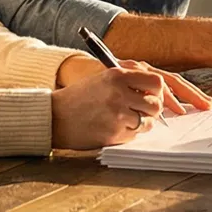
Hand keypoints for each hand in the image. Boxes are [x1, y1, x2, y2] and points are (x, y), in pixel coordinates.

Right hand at [51, 61, 168, 149]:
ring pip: (148, 122)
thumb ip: (128, 82)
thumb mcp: (102, 79)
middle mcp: (119, 94)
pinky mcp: (114, 134)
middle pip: (155, 104)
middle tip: (141, 111)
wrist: (55, 117)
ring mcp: (117, 115)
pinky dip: (130, 133)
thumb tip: (156, 91)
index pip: (156, 81)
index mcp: (117, 76)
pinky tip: (116, 127)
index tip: (150, 95)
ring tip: (127, 120)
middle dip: (151, 110)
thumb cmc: (79, 98)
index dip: (156, 91)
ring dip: (142, 123)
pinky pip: (135, 135)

= = = = =

▶ TASK REQUIREMENTS
Find and show each line of the listing with the word "index".

▶ RESULT OF THIS EXERCISE
index pip: (156, 81)
index mcp: (117, 76)
index tip: (150, 95)
index dip: (156, 91)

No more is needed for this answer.